How do I control the number of anomaly events?
To avoid getting too few or too many anomaly events generated by BMC Helix Operations Management, you can configure the anomaly event and score settings in such a way that best suits your organizational needs. For more information, see Configuring variate policies.
- Severity and anomaly events:BMC Helix Operations Management supports three different anomaly event severity types (Critical, Major, and Minor). You can configure the anomaly score to define a severity type of each anomaly event. Here is the statistical formula for calculating the score of each severity type:
- Minor: The anomaly score is greater than (Mean value + Standard Deviation)
- Major: The anomaly score is greater than (Mean value + 2 times the Standard Deviation)
- Critical: The anomaly score is greater than (Mean value + 3.5 times the Standard Deviation)
Note: The anomaly score settings is user-configurable. BMC recommends that you do not change the default standard deviation settings unless you are familiar with this concept and know your organizational requirements. For more information, see Configuring variate policies.
- Anomaly event duration: BMC Helix Operations Management supports four out-of-the-box anomaly duration (0, 5, 10, and 15 minutes). An anomaly event is generated only if the anomalous data point persists for the duration selected. For example, if the duration is set as 10 minutes, the policy generates an anomaly event only if the anomalous data point persists for a minimum of 10 minutes. Every successive duration of 10 minutes can be considered as a moving window. If you have configured a 10 minutes duration, 0 to 10 minutes, 1 to 11 minutes, 2 to 12 minutes, and so on are successive moving windows of duration.
- Band of normality: A grey pattern drawn on the anomaly event-progression graph. This is merely a visual indicator to show the path of normal data progression and does not have any other significance. For any given point on the graph, this is calculated for both the upper and the lower cut lines as follows:
- The upper-cut line is drawn based on the Standard Deviation score of all data points for the last 1 hour + (plus) the data point value at that point.

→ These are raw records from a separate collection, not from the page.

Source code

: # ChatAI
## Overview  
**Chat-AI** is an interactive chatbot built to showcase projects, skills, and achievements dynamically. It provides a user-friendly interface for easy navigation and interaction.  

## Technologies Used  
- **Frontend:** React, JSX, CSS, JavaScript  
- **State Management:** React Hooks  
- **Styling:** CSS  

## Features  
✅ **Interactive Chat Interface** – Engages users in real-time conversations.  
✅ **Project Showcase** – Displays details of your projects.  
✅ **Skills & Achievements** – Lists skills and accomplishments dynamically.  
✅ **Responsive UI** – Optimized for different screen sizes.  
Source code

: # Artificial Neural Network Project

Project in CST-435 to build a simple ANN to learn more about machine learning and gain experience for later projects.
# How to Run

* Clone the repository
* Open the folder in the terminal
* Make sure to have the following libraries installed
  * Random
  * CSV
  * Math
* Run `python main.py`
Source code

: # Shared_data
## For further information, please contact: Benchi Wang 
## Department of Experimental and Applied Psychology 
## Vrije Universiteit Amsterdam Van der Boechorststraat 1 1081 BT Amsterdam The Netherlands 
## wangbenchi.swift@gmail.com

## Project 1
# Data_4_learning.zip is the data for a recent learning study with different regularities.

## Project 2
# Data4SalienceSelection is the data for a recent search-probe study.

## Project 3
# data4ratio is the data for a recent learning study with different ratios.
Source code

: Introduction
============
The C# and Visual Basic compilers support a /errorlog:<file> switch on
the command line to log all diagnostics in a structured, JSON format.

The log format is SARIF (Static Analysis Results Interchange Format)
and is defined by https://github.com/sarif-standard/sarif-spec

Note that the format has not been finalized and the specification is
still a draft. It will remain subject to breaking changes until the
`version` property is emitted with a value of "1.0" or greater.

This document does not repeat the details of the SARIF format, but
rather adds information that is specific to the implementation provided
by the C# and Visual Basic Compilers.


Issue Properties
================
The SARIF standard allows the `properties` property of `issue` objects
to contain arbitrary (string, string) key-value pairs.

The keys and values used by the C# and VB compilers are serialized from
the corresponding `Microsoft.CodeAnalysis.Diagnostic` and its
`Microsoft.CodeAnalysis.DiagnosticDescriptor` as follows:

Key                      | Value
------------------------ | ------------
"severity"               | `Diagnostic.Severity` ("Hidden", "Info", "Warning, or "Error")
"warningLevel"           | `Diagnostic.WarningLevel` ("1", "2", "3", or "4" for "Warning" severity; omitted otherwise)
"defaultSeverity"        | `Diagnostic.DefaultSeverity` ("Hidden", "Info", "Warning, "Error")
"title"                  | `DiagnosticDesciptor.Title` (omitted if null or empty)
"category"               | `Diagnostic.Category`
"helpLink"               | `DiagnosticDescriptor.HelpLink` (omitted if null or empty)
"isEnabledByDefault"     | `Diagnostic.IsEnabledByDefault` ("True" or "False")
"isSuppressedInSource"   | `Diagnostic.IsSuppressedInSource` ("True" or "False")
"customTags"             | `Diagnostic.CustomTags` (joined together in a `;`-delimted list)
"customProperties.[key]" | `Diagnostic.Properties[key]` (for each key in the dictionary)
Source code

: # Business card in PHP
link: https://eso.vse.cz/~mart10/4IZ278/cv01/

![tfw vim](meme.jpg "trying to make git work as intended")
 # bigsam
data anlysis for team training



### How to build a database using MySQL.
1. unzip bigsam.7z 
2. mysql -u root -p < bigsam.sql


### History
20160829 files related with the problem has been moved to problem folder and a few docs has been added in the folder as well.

- The lower-cut line is drawn based on the data point value at that point - (minus) the Standard Deviation score of all data points for the last 1 hour.
- Variate policy details and learning phase:
- Multivariate: All the metrics in a multivariate configuration are analyzed at the same time. The anomaly event is generated based on the combination of metrics analyzed. All the metrics analyzed contribute to the anomaly score, a single event is generated for the combination, and a single view containing stacked graph for each metric is created. However, if there are more than 10 metrics in one policy, only the metrics with scores in the top 10 ranks are considered. All other metrics with scores outside of the top 10 ranks are ignored. For more information, see Viewing anomaly events.
Learning Phase: The time taken to collect the required data points to start detecting anomalies in the data set. The RCF algorithm requires3 20 data points for detecting and generating anomaly event.
When do I start seeing the anomaly events?
Only after the RCF algorithm completes its learning phase. However, BMC Helix Operations Management is built with a robust mechanism to look for existing historical data points for the selected metrics immediately after you create a variate policy.
- If there are enough number of data points, you can see the anomalies in a short time.
- If there are not enough data points, wait for the BMC Helix Operations Management to collect the above mentioned minimum required data points before you could see the anomalies.